▶ THE EXERCISE
Please convert the part of the items below that opens with the line containing "Here is an image. Mask all" and runs through the last line of the items into a JSON list of strings, one string per line, leaving out blank lines.

▶ SOURCE DATA
----------
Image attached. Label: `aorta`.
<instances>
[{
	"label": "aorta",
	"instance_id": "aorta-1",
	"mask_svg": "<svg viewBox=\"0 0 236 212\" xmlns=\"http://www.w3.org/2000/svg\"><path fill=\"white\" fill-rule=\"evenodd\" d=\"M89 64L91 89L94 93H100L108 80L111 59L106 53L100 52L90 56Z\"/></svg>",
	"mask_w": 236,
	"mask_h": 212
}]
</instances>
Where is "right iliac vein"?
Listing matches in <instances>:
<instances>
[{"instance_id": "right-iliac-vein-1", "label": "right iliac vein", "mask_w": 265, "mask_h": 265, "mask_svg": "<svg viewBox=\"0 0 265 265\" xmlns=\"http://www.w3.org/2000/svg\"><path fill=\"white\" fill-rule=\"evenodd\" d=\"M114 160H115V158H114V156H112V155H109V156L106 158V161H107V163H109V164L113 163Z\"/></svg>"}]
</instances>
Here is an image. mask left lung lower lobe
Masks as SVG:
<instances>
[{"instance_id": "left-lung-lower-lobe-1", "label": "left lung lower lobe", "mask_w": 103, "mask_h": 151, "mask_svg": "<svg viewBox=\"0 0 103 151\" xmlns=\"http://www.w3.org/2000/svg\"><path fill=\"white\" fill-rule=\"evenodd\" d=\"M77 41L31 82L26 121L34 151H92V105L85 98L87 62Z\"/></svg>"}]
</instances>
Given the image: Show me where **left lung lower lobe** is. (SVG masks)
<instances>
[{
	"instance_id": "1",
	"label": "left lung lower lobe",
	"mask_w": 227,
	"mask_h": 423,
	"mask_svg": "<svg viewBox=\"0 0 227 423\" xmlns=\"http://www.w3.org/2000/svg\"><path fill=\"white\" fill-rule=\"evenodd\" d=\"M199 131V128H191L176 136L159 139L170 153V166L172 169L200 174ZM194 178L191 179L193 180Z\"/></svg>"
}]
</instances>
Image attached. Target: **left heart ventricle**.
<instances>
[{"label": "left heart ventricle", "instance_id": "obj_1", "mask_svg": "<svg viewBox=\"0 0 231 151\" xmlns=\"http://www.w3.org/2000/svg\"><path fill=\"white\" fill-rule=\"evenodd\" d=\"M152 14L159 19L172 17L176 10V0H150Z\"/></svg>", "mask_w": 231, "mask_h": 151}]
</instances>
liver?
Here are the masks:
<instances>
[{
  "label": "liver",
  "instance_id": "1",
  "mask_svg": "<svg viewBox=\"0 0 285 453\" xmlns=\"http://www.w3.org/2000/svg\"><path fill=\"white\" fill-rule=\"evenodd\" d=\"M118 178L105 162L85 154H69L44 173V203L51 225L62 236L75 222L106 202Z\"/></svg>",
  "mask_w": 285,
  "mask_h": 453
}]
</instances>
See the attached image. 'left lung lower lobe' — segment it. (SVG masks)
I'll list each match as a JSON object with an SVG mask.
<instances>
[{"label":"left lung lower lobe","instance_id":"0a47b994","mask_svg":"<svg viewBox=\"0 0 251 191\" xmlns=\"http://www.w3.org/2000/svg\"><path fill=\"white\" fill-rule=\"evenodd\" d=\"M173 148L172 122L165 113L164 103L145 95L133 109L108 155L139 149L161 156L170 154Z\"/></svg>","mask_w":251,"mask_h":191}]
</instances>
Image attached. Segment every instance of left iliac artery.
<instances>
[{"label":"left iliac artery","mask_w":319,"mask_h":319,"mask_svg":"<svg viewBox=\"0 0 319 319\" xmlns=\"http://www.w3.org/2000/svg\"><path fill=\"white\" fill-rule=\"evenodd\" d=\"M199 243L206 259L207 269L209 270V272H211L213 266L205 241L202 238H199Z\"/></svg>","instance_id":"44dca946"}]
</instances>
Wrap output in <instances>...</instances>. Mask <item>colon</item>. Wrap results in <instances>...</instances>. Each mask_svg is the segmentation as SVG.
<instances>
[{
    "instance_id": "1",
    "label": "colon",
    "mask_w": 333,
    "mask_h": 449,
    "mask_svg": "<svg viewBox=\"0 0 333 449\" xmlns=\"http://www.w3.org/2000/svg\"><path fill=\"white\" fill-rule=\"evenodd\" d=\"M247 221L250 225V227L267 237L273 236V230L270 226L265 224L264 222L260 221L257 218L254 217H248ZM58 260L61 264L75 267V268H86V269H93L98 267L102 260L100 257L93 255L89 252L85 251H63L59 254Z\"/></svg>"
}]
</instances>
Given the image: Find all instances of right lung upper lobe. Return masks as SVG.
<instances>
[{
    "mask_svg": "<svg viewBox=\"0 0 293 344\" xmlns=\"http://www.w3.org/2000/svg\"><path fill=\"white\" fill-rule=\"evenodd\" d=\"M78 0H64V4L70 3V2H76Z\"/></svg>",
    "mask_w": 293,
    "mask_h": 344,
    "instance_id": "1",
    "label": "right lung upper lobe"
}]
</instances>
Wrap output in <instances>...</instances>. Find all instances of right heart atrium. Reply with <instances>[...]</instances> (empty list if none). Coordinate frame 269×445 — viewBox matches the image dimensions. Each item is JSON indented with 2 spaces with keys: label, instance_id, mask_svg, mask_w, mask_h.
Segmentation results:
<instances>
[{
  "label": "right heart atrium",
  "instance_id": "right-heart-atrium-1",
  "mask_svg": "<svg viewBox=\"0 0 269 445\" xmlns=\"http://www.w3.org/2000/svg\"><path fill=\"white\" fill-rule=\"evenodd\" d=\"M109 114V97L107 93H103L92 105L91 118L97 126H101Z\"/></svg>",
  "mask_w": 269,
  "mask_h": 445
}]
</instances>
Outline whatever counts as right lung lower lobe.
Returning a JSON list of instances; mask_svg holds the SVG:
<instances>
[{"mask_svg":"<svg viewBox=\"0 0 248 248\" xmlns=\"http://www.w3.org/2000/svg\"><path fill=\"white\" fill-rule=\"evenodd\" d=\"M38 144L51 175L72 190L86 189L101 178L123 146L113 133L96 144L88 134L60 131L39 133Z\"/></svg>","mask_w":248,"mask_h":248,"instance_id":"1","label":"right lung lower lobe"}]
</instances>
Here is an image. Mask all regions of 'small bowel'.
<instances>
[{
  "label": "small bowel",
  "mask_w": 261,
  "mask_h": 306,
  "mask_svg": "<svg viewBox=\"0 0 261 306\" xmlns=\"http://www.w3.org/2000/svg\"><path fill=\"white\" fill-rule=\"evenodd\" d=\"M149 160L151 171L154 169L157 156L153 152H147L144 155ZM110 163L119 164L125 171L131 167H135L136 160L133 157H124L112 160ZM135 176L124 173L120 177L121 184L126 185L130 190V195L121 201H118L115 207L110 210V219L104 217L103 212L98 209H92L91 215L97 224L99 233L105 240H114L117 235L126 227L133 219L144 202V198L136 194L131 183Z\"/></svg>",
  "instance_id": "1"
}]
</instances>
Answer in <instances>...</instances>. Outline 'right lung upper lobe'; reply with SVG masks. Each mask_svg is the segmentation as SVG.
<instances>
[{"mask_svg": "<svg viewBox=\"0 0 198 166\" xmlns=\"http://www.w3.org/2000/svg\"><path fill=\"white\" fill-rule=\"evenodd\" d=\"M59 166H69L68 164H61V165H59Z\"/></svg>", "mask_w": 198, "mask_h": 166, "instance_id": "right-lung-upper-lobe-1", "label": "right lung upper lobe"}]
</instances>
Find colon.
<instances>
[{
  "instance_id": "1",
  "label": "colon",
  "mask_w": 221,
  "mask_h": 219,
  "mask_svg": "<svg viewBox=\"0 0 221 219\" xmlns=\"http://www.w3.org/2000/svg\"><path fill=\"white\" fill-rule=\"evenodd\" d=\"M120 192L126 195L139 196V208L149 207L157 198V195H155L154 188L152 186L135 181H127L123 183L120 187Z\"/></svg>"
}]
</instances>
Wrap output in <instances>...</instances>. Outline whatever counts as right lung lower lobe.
----------
▶ SOLUTION FOR THIS EXERCISE
[
  "Here is an image. Mask all regions of 'small bowel'.",
  "<instances>",
  "[{",
  "  \"label\": \"small bowel\",",
  "  \"mask_w\": 261,",
  "  \"mask_h\": 306,",
  "  \"mask_svg\": \"<svg viewBox=\\\"0 0 261 306\\\" xmlns=\\\"http://www.w3.org/2000/svg\\\"><path fill=\\\"white\\\" fill-rule=\\\"evenodd\\\" d=\\\"M149 160L151 171L154 169L157 156L153 152H147L144 155ZM110 163L119 164L125 171L131 167H135L136 160L133 157H124L112 160ZM135 176L124 173L120 177L121 184L126 185L130 190V195L121 201H118L115 207L110 210V219L104 217L103 212L98 209H92L91 215L97 224L99 233L105 240H114L117 235L126 227L133 219L144 202V198L136 194L131 183Z\\\"/></svg>\",",
  "  \"instance_id\": \"1\"",
  "}]",
  "</instances>",
  "Answer in <instances>...</instances>. Outline 'right lung upper lobe'; reply with SVG masks. Each mask_svg is the segmentation as SVG.",
  "<instances>",
  "[{\"mask_svg\": \"<svg viewBox=\\\"0 0 198 166\\\" xmlns=\\\"http://www.w3.org/2000/svg\\\"><path fill=\\\"white\\\" fill-rule=\\\"evenodd\\\" d=\\\"M59 166H69L68 164H61V165H59Z\\\"/></svg>\", \"mask_w\": 198, \"mask_h\": 166, \"instance_id\": \"right-lung-upper-lobe-1\", \"label\": \"right lung upper lobe\"}]",
  "</instances>",
  "Find colon.",
  "<instances>",
  "[{",
  "  \"instance_id\": \"1\",",
  "  \"label\": \"colon\",",
  "  \"mask_w\": 221,",
  "  \"mask_h\": 219,",
  "  \"mask_svg\": \"<svg viewBox=\\\"0 0 221 219\\\" xmlns=\\\"http://www.w3.org/2000/svg\\\"><path fill=\\\"white\\\" fill-rule=\\\"evenodd\\\" d=\\\"M120 192L126 195L139 196V208L149 207L157 198V195H155L154 188L152 186L135 181H127L123 183L120 187Z\\\"/></svg>\"",
  "}]",
  "</instances>",
  "Wrap output in <instances>...</instances>. Outline whatever counts as right lung lower lobe."
]